The last day of the proper conference has a number of interesting sessions revolving around a few topics that I follow.  In addition to the sessions at which I have speaking roles, the following caught my eye:

  • A session called "Generative AI for science" starts at 9:00am. I initially assumed this would be another case of researchers trying to wedge LLMs into solving problems that don't require using LLMs, and maybe it is. But this session features European researchers exclusively, and I'm curious to see if their approaches are any more realistic than the proofs-of-concept work in this space that often show up at SC.
  • There's a session on "developing a sustainable future for HPC and RSE skills" at 10:05am; while it looks very academically leaning, I'm wondering if it's fertile ground to furtively identify prospective recruits.
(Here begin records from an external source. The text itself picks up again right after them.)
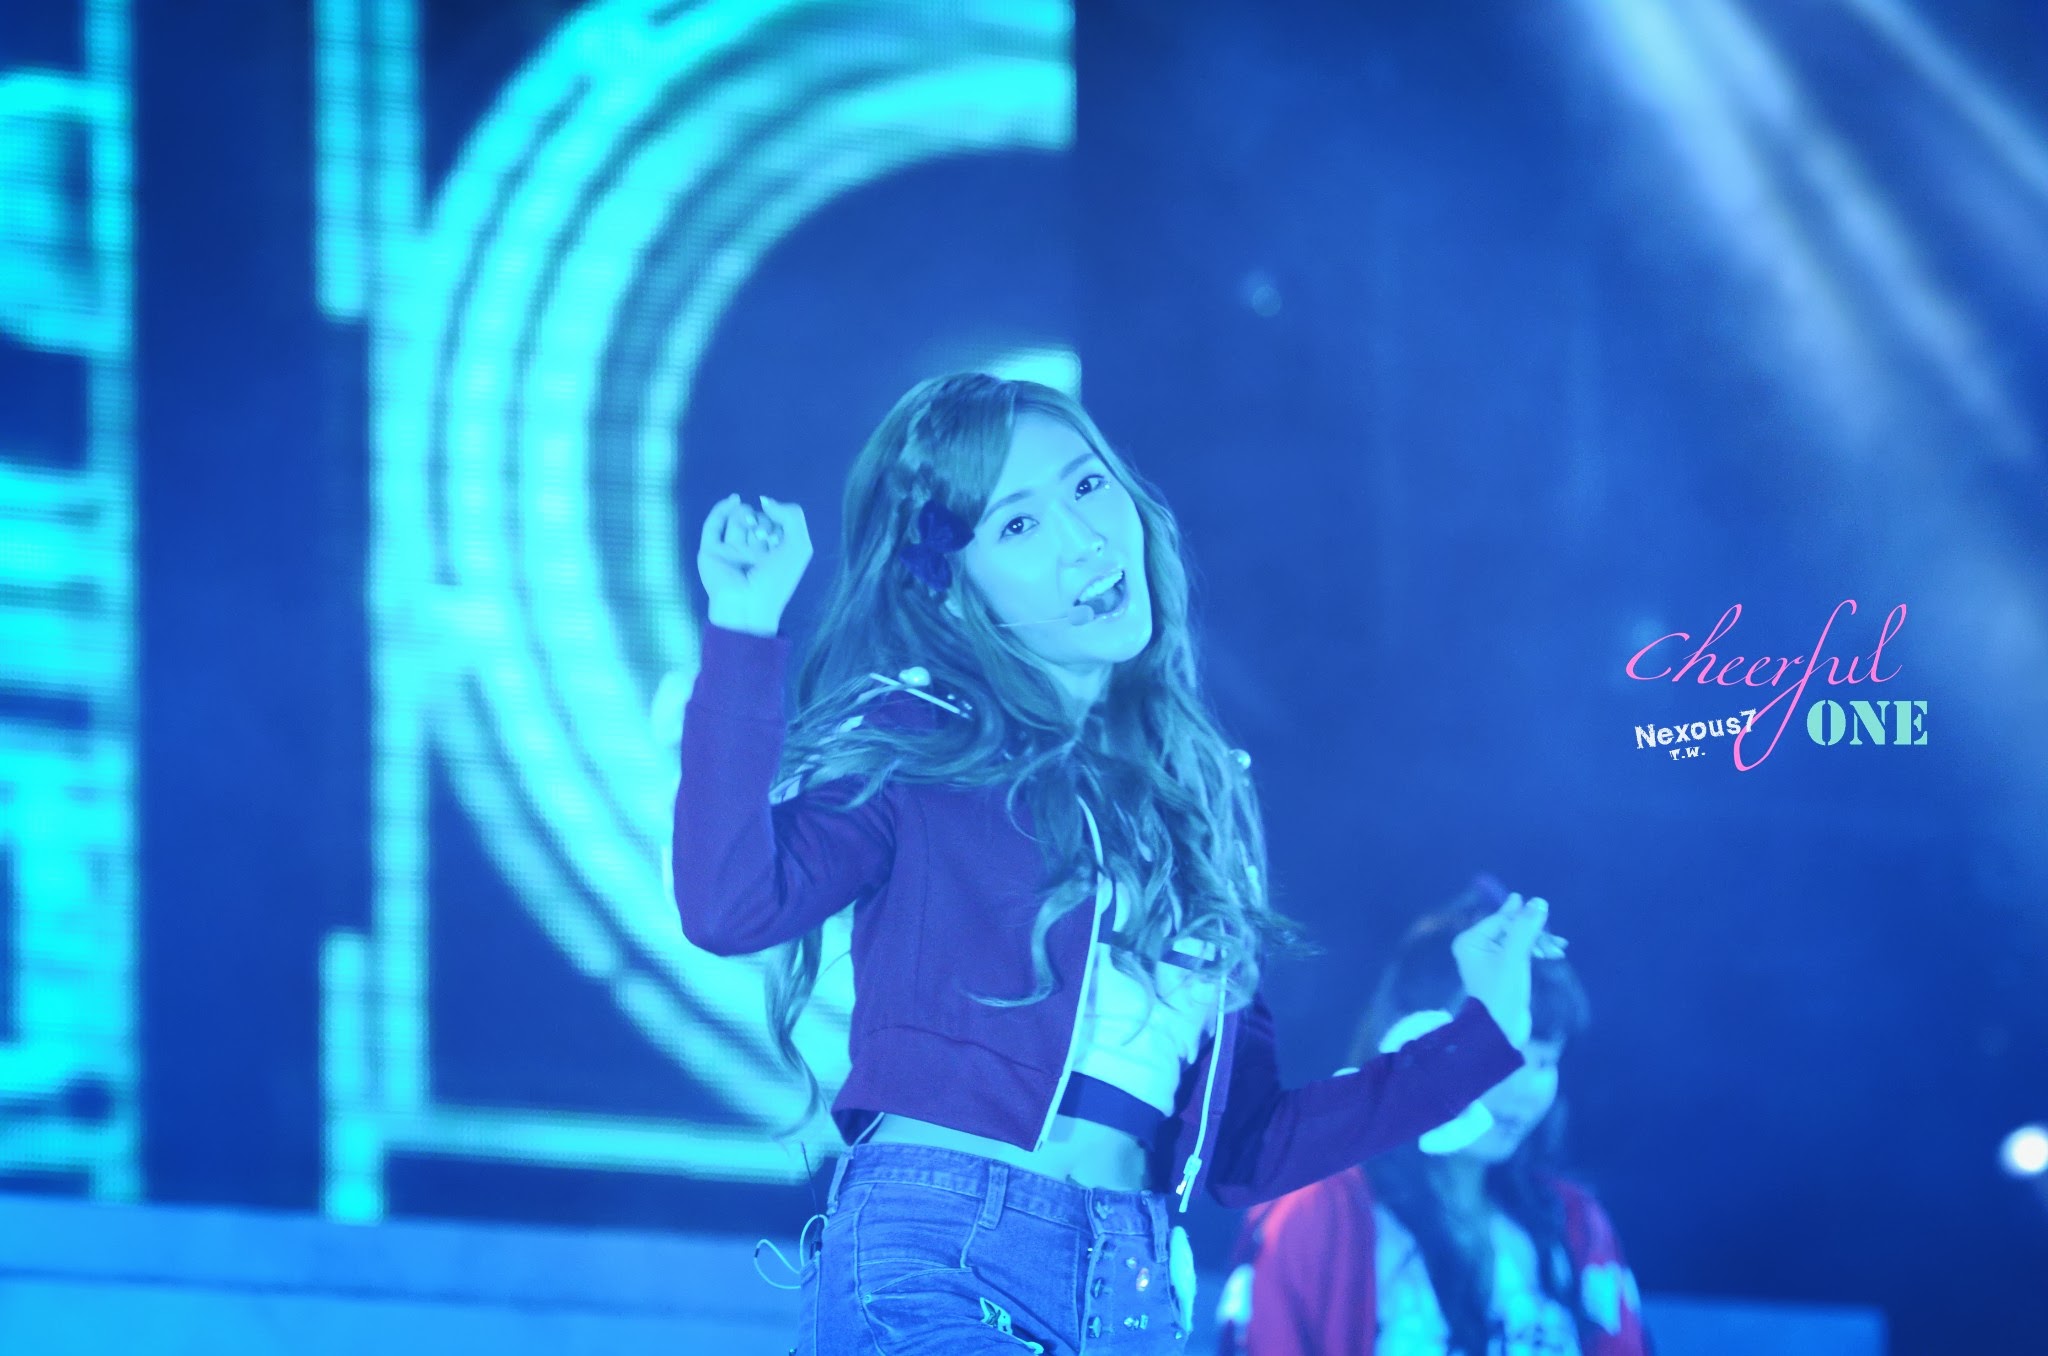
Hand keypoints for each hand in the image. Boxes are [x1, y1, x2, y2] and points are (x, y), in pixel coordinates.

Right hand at [697, 494, 811, 635]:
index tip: (778, 538)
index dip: (778, 523)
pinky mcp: (710, 552)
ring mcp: (730, 552)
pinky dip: (721, 509)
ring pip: (736, 520)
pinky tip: (734, 499)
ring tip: (748, 523)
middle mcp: (751, 552)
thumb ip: (792, 516)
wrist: (748, 603)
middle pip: (755, 520)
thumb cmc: (776, 580)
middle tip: (761, 535)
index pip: (775, 525)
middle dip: (760, 520)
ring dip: (744, 516)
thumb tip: (765, 501)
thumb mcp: (799, 546)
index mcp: (772, 555)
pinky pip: (713, 525)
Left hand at [1451, 892, 1547, 1049]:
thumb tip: (1538, 901)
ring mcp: (1489, 959)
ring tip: (1559, 950)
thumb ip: (1525, 928)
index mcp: (1471, 940)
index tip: (1545, 914)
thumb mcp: (1514, 957)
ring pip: (1518, 940)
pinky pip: (1520, 952)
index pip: (1501, 919)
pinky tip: (1553, 954)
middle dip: (1534, 932)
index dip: (1524, 918)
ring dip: (1538, 942)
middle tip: (1557, 941)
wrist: (1500, 1030)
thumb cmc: (1502, 991)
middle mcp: (1476, 946)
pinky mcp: (1503, 971)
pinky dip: (1535, 951)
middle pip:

It turns out that optimizing junky gradware is great training for optimizing distributed training applications.
  • I'll be chairing a research paper session titled "Power, Energy, and Performance" at 10:45am which I detailed above.
  • I'll also be presenting a lightning talk at the BOF on "Artificial Intelligence and Machine Learning for HPC Workload Analysis" at 1:00pm.
  • Also at 1:00pm is a paper presentation called Optimizing Metadata Exchange: Leveraging DAOS for ADIOS Metadata I/O and will be presented on Wednesday at 1:00pm. I was a reviewer for this paper, and it's worth checking out for anyone interested in DAOS. It's the first published study that shows that DAOS still suffers from some of the complexities of parallel file systems when used in certain ways.
  • There's a BOF on "Sustainability, carbon-neutrality and procurement for HPC" at 2:30pm which I might attend. People certainly talk about the desire to minimize the environmental impact of HPC, but in my experience in industry, HPC procurements don't act upon this in practice. Rather than deploy HPC in locations with a high ratio of green energy, they just stick GPUs in their existing data centers and claim success. I'm interested to see if that story has changed.
  • Also at 2:30pm is a BOF for students on "enjoying a career and community in HPC." Community is what drew me away from a career in materials science and into the world of HPC, so I'd like to do what I can to pass this along to the students of today.
  • There's a BOF titled "Co-designing next generation supercomputing systems" at 4:00pm, and while the title sounded like something that has appeared on every ISC/SC program since the beginning of time. However, this session is organized by a bunch of high-profile folks from across the world, so I suspect this session will be a good way to take a pulse on co-design to tell if the story has evolved at all.
  • The concluding keynote at 5:45pm will be the first time that Thomas Sterling is not doing his wacky end-of-conference. Instead, ISC is going with a fireside chat between Horst Simon, John Shalf, and Rosa Badia about the future of HPC hardware and software. The abstract sounds very broad, but something tells me the answer will be chiplets and designing custom silicon. I look forward to being proven wrong!

Thursday: Workshops

I'll be spending all of Thursday at the workshops which is usually my favorite day of the conference. If ISC is a distilled, low-fat version of the SC conference, the ISC workshops is a further distilled and concentrated day of technical content. Many of the high-profile members of the HPC community stick around for Thursday to give keynotes at the different workshops, and I've found that the smaller sessions sizes invite a lot more openness and dialogue. If there's ever a perfect day where an early-career attendee could accost a luminary in the field for an informal chat, it'd be the workshop day.

I'll be presenting at two workshops which I described earlier, but I'll see if I can stick my head in some others. There is always too much packed into the one day to sit in on everything I'm interested in.